Et ce n'est pas non plus un problème de recours aux indépendants. "Les contrats d'entreprise existent partout. Dans les hôpitaux, la majorité des médecins sont sous contrat d'entreprise", explique Karine Lalieux. "Si vous ouvrez la boîte de pandore des faux indépendants, vous allez être surpris. Cette boîte-là, il faut alors oser l'ouvrir pour tout le monde" et pas seulement stigmatiser la ville de Bruxelles, prévient Alain Courtois. En effet, cette pratique est courante, dans le public mais surtout dans le privé.


Le bourgmestre de Bruxelles défend ses mesures

Désormais, à Bruxelles-Ville, on nettoie. Le bourgmestre, Philippe Close, était également sur le plateau. Depuis l'audit, il a ouvert le conseil d'administration de GIAL à l'opposition pour qu'ils puissent consulter toute une série de dossiers, il a décidé de fusionner des ASBL Bruxelloises et d'interdire à des indépendants d'en être à la tête. Il rappelle cependant l'utilité de celles-ci. "Derrière ces ASBL, ce sont nos hôpitaux, Bordet, Saint-Pierre, Brugmann, l'hôpital des enfants, c'est Brussels Expo, c'est quelque chose qui fournit des repas dans les homes …"
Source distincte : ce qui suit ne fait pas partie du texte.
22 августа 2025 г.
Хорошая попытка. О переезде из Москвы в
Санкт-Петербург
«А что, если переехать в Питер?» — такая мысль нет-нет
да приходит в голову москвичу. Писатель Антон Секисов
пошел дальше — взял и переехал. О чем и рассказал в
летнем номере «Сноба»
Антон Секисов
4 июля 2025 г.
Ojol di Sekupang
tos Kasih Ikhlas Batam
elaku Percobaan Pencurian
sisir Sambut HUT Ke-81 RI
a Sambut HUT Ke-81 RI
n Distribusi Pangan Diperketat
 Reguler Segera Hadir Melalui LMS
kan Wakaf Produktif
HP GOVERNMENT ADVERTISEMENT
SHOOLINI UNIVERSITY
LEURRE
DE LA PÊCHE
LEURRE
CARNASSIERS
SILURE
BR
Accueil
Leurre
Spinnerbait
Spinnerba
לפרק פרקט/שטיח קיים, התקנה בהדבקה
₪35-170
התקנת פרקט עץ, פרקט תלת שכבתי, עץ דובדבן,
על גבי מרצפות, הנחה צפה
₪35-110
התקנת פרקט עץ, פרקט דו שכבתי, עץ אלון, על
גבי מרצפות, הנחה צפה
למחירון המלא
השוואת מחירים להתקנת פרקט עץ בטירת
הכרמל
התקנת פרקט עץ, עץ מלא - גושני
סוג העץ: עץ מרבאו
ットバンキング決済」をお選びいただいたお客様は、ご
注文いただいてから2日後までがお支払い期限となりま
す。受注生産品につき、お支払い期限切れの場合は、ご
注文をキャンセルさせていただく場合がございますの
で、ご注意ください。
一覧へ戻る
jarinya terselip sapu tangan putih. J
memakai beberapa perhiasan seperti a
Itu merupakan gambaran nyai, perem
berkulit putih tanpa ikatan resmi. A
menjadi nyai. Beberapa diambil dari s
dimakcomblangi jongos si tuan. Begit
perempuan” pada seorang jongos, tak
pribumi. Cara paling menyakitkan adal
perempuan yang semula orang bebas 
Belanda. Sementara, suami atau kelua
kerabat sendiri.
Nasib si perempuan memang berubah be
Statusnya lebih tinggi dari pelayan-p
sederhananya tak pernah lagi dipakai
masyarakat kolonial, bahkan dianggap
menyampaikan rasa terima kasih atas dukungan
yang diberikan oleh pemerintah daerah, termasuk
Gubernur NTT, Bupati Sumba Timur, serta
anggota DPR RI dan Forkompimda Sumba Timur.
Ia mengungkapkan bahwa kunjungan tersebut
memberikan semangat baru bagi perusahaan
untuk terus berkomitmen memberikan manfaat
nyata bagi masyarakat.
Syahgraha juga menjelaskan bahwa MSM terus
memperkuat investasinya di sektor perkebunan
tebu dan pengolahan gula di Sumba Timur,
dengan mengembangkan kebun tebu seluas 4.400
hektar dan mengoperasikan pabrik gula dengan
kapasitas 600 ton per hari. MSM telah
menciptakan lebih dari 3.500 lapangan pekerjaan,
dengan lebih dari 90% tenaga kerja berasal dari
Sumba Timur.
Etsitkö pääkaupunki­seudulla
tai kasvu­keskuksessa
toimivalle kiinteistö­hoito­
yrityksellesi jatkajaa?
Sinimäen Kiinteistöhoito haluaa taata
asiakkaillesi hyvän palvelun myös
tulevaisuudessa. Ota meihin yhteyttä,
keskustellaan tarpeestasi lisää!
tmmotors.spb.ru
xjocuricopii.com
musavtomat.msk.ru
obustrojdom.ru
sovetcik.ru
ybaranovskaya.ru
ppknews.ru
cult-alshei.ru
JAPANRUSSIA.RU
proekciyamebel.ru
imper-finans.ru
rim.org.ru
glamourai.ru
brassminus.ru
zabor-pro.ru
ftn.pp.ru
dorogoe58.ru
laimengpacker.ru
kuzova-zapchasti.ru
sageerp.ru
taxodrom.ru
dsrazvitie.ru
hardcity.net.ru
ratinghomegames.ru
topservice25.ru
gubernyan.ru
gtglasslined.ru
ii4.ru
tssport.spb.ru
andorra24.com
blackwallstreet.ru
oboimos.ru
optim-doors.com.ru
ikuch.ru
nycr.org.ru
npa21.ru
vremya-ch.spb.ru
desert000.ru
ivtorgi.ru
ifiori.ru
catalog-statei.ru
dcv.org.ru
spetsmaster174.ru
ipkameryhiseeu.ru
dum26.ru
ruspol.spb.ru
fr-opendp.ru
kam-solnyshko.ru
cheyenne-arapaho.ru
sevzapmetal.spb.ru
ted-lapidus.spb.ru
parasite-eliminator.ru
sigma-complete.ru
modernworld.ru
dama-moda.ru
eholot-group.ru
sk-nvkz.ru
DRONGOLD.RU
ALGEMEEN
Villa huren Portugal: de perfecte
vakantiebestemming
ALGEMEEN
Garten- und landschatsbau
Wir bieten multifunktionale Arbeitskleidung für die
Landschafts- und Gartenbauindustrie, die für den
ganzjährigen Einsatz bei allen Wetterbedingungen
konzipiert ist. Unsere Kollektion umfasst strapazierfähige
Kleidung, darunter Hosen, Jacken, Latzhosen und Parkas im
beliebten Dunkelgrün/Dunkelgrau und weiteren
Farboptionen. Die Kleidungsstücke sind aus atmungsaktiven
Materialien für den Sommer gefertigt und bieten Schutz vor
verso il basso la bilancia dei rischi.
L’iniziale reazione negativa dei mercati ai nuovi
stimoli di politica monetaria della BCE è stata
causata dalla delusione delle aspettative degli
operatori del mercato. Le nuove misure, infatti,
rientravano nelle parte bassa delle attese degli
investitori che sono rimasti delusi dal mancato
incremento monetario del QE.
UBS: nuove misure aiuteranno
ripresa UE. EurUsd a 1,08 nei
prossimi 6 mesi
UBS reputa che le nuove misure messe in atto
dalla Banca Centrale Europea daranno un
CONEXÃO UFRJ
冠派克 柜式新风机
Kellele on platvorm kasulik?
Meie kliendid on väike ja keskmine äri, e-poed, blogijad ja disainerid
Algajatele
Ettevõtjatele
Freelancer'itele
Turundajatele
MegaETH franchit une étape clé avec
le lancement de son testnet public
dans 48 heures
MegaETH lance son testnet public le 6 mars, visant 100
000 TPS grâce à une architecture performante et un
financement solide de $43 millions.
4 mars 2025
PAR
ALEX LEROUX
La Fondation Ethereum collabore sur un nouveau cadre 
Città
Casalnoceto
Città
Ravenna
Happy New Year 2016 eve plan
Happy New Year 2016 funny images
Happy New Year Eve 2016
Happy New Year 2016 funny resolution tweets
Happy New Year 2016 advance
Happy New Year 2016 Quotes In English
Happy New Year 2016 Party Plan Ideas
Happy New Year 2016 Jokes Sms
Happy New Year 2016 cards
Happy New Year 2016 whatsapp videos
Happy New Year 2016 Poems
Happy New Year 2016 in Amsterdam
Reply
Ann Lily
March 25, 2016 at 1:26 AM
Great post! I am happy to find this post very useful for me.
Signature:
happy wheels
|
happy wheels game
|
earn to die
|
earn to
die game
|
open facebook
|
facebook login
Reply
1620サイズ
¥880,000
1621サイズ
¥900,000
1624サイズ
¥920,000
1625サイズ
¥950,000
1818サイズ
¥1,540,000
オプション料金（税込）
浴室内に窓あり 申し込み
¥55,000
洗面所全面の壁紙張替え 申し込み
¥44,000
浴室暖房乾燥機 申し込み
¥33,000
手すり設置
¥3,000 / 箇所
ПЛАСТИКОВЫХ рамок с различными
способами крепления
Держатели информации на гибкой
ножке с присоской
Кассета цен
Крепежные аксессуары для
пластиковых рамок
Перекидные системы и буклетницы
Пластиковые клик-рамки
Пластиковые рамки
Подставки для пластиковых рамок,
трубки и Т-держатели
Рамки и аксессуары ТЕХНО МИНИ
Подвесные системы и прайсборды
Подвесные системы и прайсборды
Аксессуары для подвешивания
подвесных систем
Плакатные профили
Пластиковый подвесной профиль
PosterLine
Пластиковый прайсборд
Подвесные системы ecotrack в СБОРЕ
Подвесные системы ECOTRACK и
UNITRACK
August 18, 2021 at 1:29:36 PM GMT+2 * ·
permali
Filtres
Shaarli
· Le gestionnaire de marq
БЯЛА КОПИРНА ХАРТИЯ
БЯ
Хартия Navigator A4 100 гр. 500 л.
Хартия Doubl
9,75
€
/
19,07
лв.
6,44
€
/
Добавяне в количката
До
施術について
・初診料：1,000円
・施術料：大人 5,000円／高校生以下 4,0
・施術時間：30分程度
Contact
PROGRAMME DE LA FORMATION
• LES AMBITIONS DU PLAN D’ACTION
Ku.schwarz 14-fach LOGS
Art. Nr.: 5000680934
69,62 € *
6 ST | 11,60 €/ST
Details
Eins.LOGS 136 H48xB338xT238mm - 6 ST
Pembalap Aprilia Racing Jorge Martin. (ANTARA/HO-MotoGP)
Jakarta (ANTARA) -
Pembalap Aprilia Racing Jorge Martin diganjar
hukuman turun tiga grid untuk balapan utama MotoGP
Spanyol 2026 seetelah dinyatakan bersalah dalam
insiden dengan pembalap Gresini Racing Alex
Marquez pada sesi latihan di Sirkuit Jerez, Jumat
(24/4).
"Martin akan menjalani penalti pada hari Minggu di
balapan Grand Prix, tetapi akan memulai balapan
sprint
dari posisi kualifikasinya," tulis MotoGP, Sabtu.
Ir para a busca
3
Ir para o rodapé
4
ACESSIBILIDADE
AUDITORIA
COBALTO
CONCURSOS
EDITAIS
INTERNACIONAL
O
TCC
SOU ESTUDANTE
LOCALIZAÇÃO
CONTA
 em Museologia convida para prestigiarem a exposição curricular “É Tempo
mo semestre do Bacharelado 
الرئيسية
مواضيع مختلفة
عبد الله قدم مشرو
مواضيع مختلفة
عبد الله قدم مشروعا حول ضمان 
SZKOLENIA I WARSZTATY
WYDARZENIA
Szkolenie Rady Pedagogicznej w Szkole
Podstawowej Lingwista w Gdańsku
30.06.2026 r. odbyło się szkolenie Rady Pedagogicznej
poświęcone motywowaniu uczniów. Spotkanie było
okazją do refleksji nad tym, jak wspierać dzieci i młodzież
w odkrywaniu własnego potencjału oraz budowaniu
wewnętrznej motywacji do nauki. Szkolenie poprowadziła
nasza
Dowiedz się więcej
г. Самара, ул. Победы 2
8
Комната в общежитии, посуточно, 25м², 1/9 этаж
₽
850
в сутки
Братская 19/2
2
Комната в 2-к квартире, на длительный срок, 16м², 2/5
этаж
Mais Philippe Close, toujours président de NEO, autre structure de la Ville qui gère le redéploiement du plateau du Heysel, continuerait à faire appel à des indépendants. "À Neo, c'est un salarié qui est administrateur délégué" et non un faux-indépendant, assure-t-il. Les managers ne sont donc pas dans la situation de M. Leroy. À côté, il faut des experts, et là, "les gens que nous sommes allés chercher, ce sont des ingénieurs".

Enfin, Philippe Close évacue les accusations qui prétendent que les postes de M. Leroy et M. Goeders ont été obtenu par copinage. "Ce ne sont pas des gens qui sont proches du parti socialiste ni d'un autre parti."

En résumé, "les pratiques de consultants et de conventions de management, qui se sont fort répandues, on y a mis fin à Gial. Par contre, le fait de faire appel à de l'expertise, durant un temps déterminé, je pense qu'il faut continuer", a estimé le bourgmestre.

Conclusion de la chroniqueuse Emmanuelle Praet : "Il n'y a pas de scandale politique".